More Thinking, More Bias: Length-Driven Position Bias in Reasoning Models

思考越多，偏见越深：推理模型中由长度驱动的位置偏见

Abstract: Chain-of-thought (CoT) reasoning and reasoning-tuned models such as DeepSeek-R1 are commonly assumed to reduce shallow heuristic biases by thinking carefully. We test this on position bias in multiple-choice QA and find a different story: within any reasoning-capable model, per-question position bias scales with the length of the reasoning trajectory.

摘要： 人们普遍认为，思维链（CoT）推理和经过推理微调的模型（如 DeepSeek-R1）通过深度思考能够减少浅层的启发式偏见。我们在多项选择题（MCQ）的位置偏见上对此进行了测试，结果却大相径庭：在任何具备推理能力的模型中，单题的位置偏见程度会随着推理轨迹长度的增加而扩大。

Across thirteen reasoning-mode configurations (two R1-distilled 7-8B models, two base models prompted with CoT, and DeepSeek-R1 at 671B) on MMLU, ARC-Challenge, and GPQA, twelve show a positive partial correlation between trajectory length and Position Bias Score (PBS) after controlling for accuracy, ranging from 0.11 to 0.41 (all p < 0.05). All twelve open-weight reasoning-mode configurations show monotonically increasing PBS across length quartiles.

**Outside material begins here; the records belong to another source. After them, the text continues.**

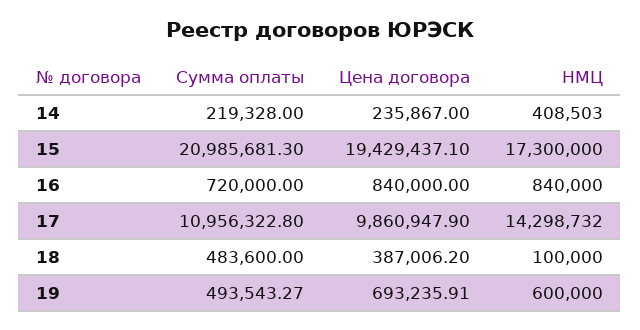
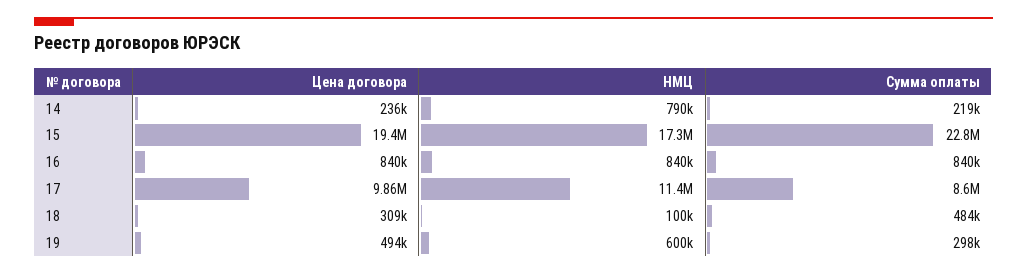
  {
    "Сумма оплаты": {
      "14": 219328,
-     "15": 20985681.3,
+     "15": 22800000,
-     "16": 720000,
+     "16": 840000,
-     "17": 10956322.8,
+     "17": 8600000,
      "18": 483600,
-     "19": 493543.27
+     "19": 298000
    },
    "Цена договора": {
      "14": 235867,
      "15": 19429437.1,
      "16": 840000,
      "17": 9860947.9,
-     "18": 387006.2,
+     "18": 309000,
-     "19": 693235.91
+     "19": 494000
    },
    "НМЦ": {
-     "14": 408503,
+     "14": 790000,
      "15": 17300000,
      "16": 840000,
-     "17": 14298732,
+     "17": 11400000,
      "18": 100000,
      "19": 600000
    }
  }

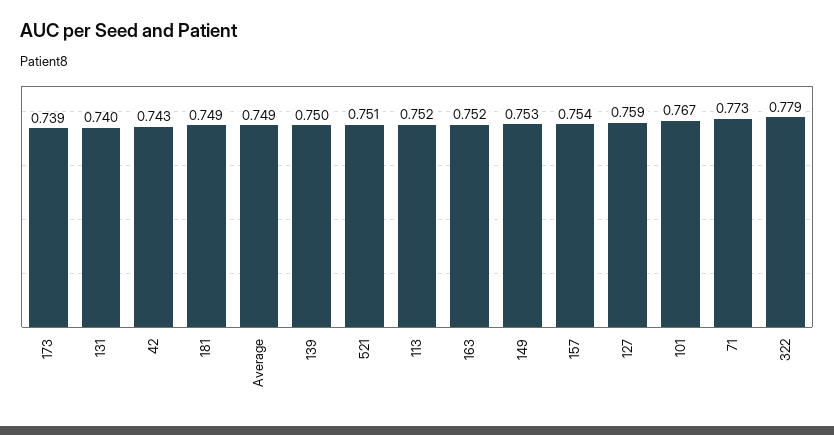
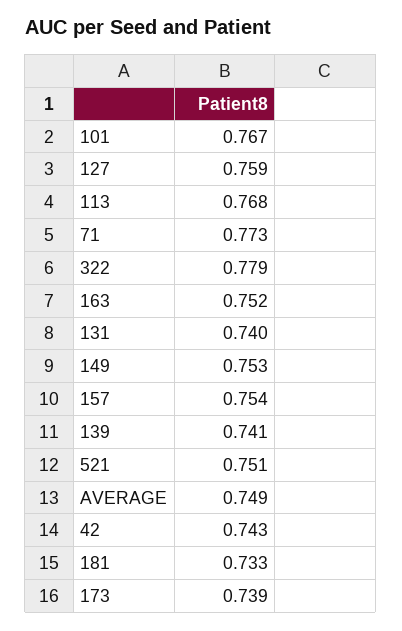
  {
    "173": 0.739,
    "131": 0.74,
    "42": 0.743,
-   "181": 0.749,
+   "181": 0.733,
    "Average": 0.749,
-   "139": 0.75,
+   "139": 0.741,
    "521": 0.751,
-   "113": 0.752,
+   "113": 0.768,
    "163": 0.752,
    "149": 0.753,
    "157": 0.754,
    "127": 0.759,
    "101": 0.767,
    "71": 0.773,
    "322": 0.779
  }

在 MMLU、ARC-Challenge 和 GPQA 数据集上，针对 13 种推理模式配置（包括两个 R1 蒸馏的 7-8B 模型、两个使用 CoT 提示的基础模型，以及 671B 参数的 DeepSeek-R1）的测试显示，在控制准确率后，有 12 种配置表现出推理轨迹长度与位置偏见分数（PBS）之间的正偏相关，相关系数在 0.11 到 0.41 之间（所有 p < 0.05）。所有 12 种开源权重的推理模式配置在长度四分位数区间内，均表现出 PBS 的单调递增。

A truncation intervention provides causal evidence: continuations resumed from later points in the trajectory are increasingly likely to shift toward position-preferred options (16% to 32% for R1-Qwen-7B across absolute-position buckets). At 671B, aggregate PBS collapses to 0.019, but the length effect still manifests in the longest quartile (PBS = 0.071), suggesting that accuracy gates the expression of length-driven bias rather than eliminating the underlying mechanism.

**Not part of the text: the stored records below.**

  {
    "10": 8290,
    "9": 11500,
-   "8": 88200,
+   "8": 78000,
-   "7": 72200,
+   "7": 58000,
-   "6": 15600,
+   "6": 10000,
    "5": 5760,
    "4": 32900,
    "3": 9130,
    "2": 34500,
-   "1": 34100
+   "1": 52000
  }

截断干预实验提供了因果证据：从推理轨迹后期恢复的续写，越来越倾向于转向位置偏好选项（对于 R1-Qwen-7B 模型，在不同绝对位置桶中，这一倾向从 16% 上升至 32%）。在 671B 参数规模下，总体 PBS 降至 0.019，但长度效应在最长四分位数区间内依然显著（PBS = 0.071），这表明准确率只是抑制了长度驱动偏见的表现，而非消除了其潜在机制。

We additionally find that direct-answer position bias is a distinct phenomenon with a different footprint (strong in Llama-Instruct-direct, weak in Qwen-Instruct-direct, and uncorrelated with trajectory length): CoT reasoning replaces this baseline bias with length-accumulated bias. Our results argue that reasoning-capable models should not be treated as order-robust by default in MCQ evaluation pipelines, and offer a diagnostic toolkit (PBS, commitment change point, effective switching, truncation probes) for auditing position bias in reasoning models.

此外，我们发现直接回答的位置偏见是一种截然不同的现象，具有不同的特征（在 Llama-Instruct-direct 中较强，在 Qwen-Instruct-direct 中较弱，且与轨迹长度无关）：CoT 推理用“长度累积偏见”取代了这种基准偏见。我们的研究结果表明，在 MCQ 评估流程中，不应默认将具备推理能力的模型视为对选项顺序具有鲁棒性，并提供了一套诊断工具包（PBS、承诺变更点、有效切换、截断探测）用于审计推理模型中的位置偏见。